- [TO-DO ITEM]: Copy the listing word for word, beginning with the line that contains "Inspect the thermometer." and continuing through the line that contains "Reads: **80.3** gal". Leave out the pictures.

- [EXERCISE DATA]:
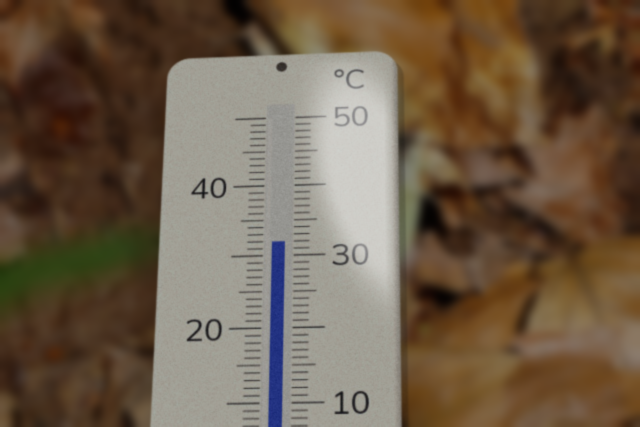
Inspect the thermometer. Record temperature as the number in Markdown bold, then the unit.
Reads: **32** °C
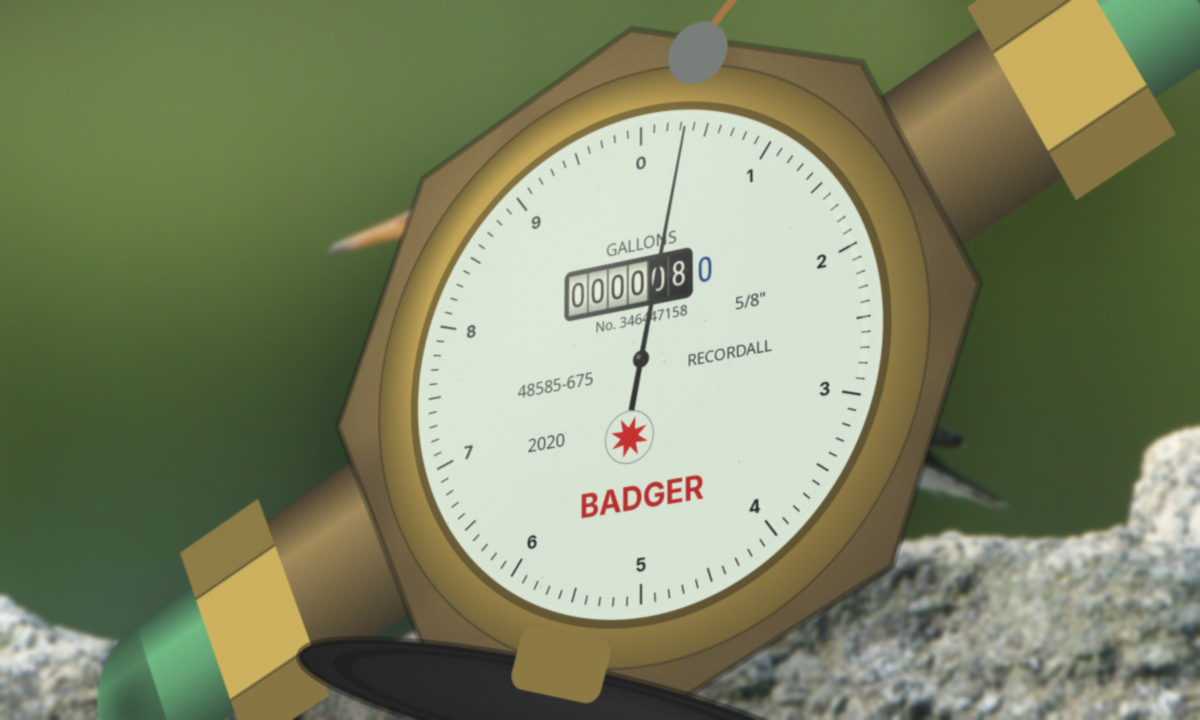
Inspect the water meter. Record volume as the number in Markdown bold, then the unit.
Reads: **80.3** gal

---

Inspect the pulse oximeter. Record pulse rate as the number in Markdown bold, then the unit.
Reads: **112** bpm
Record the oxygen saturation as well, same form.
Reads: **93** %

---

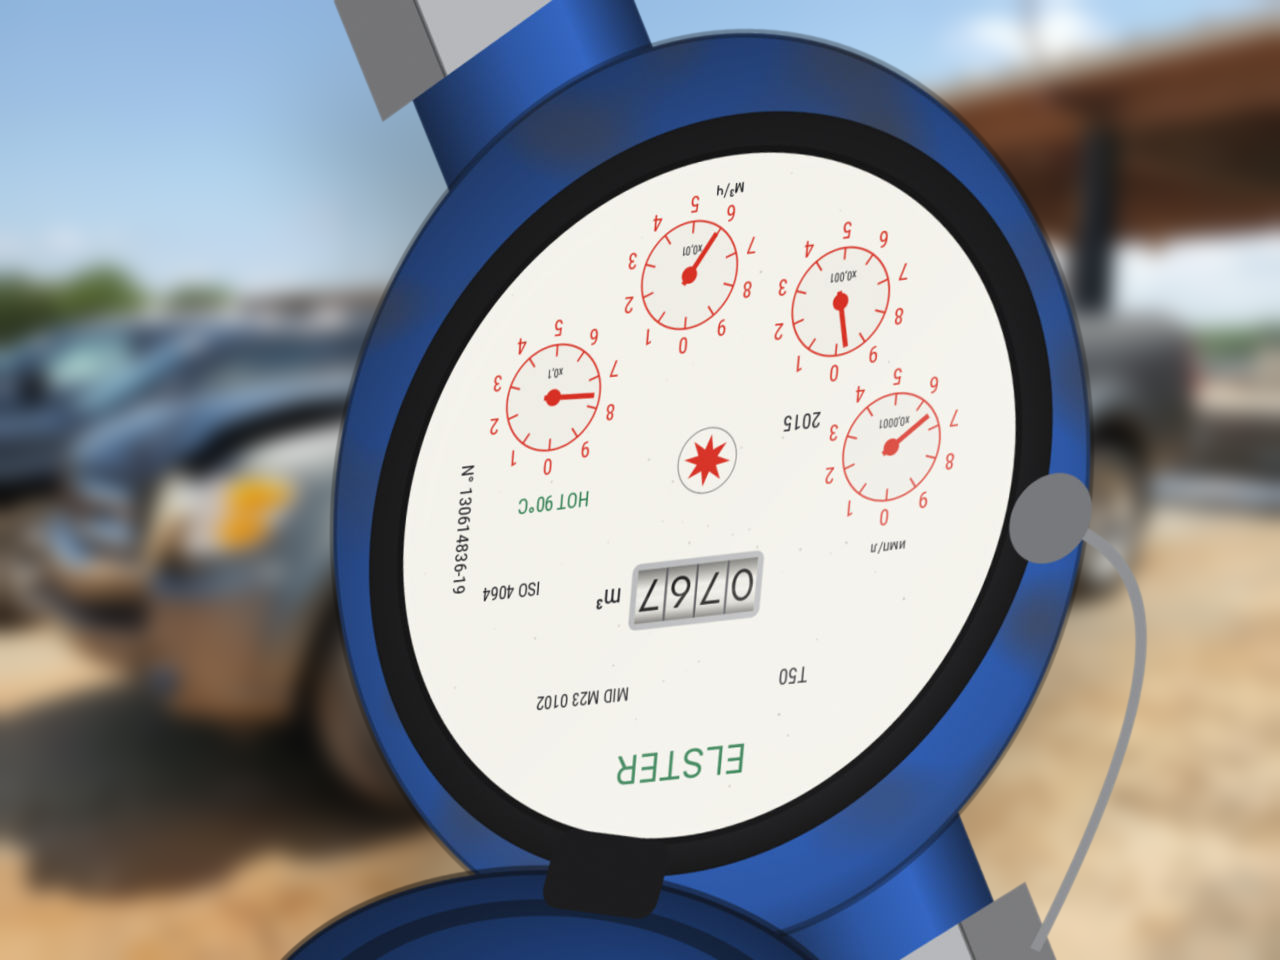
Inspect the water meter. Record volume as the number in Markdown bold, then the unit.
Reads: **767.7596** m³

- [TASK ANSWER]:
Inspect the thermometer. Record temperature as the number in Markdown bold, then the unit.
Reads: **32** °C
Inspect the water meter. Record volume as the number in Markdown bold, then the unit.
Reads: **80.3** gal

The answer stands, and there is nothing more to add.